[Page images and extracted text]
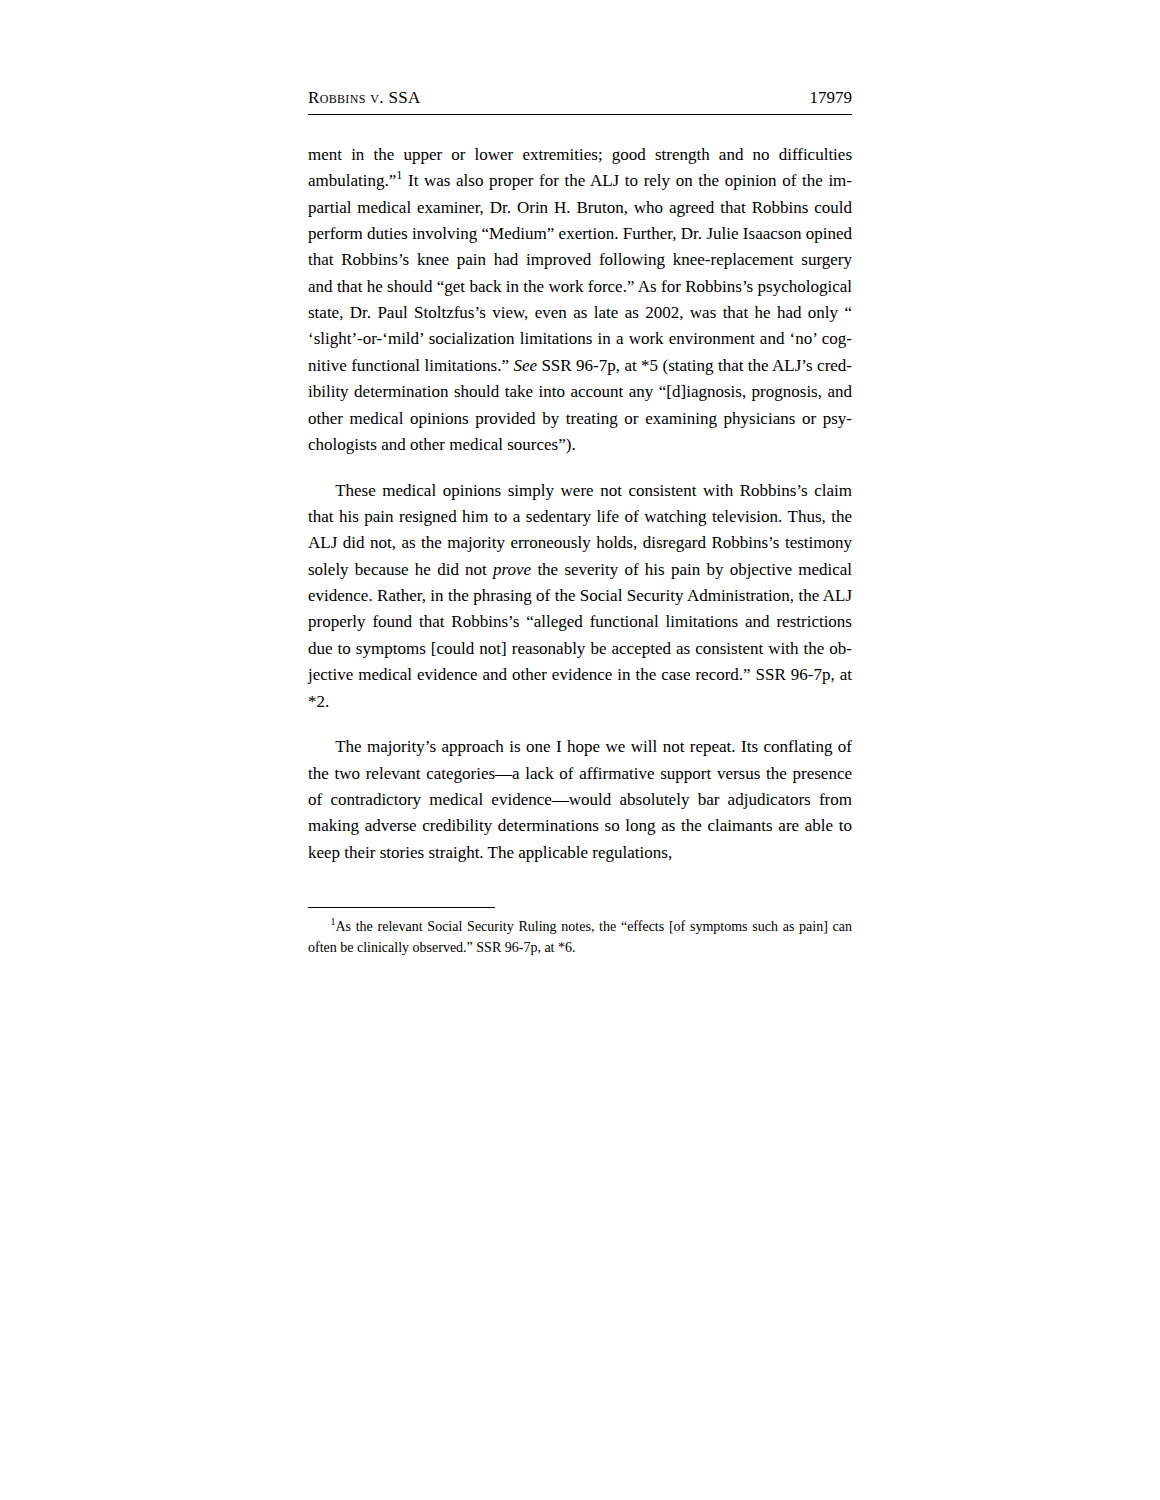Robbins v. SSA 17979
ment in the upper or lower extremities; good strength and no difficulties ambulating.”1 It was also proper for the ALJ to rely on the opinion of the impartial medical examiner, Dr. Orin H. Bruton, who agreed that Robbins could perform duties involving “Medium” exertion. Further, Dr. Julie Isaacson opined that Robbins’s knee pain had improved following knee-replacement surgery and that he should “get back in the work force.” As for Robbins’s psychological state, Dr. Paul Stoltzfus’s view, even as late as 2002, was that he had only “ ‘slight’-or-‘mild’ socialization limitations in a work environment and ‘no’ cognitive functional limitations.” See SSR 96-7p, at *5 (stating that the ALJ’s credibility determination should take into account any “[d]iagnosis, prognosis, and other medical opinions provided by treating or examining physicians or psychologists and other medical sources”).
These medical opinions simply were not consistent with Robbins’s claim that his pain resigned him to a sedentary life of watching television. Thus, the ALJ did not, as the majority erroneously holds, disregard Robbins’s testimony solely because he did not prove the severity of his pain by objective medical evidence. Rather, in the phrasing of the Social Security Administration, the ALJ properly found that Robbins’s “alleged functional limitations and restrictions due to symptoms [could not] reasonably be accepted as consistent with the objective medical evidence and other evidence in the case record.” SSR 96-7p, at *2.
The majority’s approach is one I hope we will not repeat. Its conflating of the two relevant categories—a lack of affirmative support versus the presence of contradictory medical evidence—would absolutely bar adjudicators from making adverse credibility determinations so long as the claimants are able to keep their stories straight. The applicable regulations,
1As the relevant Social Security Ruling notes, the “effects [of symptoms such as pain] can often be clinically observed.” SSR 96-7p, at *6.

• _Task instructions_
All entries must be output exactly as they stand, and every picture must be left out.

• _Solution_
Robbins v. SSA 17979
ment in the upper or lower extremities; good strength and no difficulties ambulating.”1 It was also proper for the ALJ to rely on the opinion of the impartial medical examiner, Dr. Orin H. Bruton, who agreed that Robbins could perform duties involving “Medium” exertion. Further, Dr. Julie Isaacson opined that Robbins’s knee pain had improved following knee-replacement surgery and that he should “get back in the work force.” As for Robbins’s psychological state, Dr. Paul Stoltzfus’s view, even as late as 2002, was that he had only “ ‘slight’-or-‘mild’ socialization limitations in a work environment and ‘no’ cognitive functional limitations.” See SSR 96-7p, at *5 (stating that the ALJ’s credibility determination should take into account any “[d]iagnosis, prognosis, and other medical opinions provided by treating or examining physicians or psychologists and other medical sources”).
These medical opinions simply were not consistent with Robbins’s claim that his pain resigned him to a sedentary life of watching television. Thus, the ALJ did not, as the majority erroneously holds, disregard Robbins’s testimony solely because he did not prove the severity of his pain by objective medical evidence. Rather, in the phrasing of the Social Security Administration, the ALJ properly found that Robbins’s “alleged functional limitations and restrictions due to symptoms [could not] reasonably be accepted as consistent with the objective medical evidence and other evidence in the case record.” SSR 96-7p, at *2.
The majority’s approach is one I hope we will not repeat. Its conflating of the two relevant categories—a lack of affirmative support versus the presence of contradictory medical evidence—would absolutely bar adjudicators from making adverse credibility determinations so long as the claimants are able to keep their stories straight. The applicable regulations,
1As the relevant Social Security Ruling notes, the “effects [of symptoms such as pain] can often be clinically observed.” SSR 96-7p, at *6.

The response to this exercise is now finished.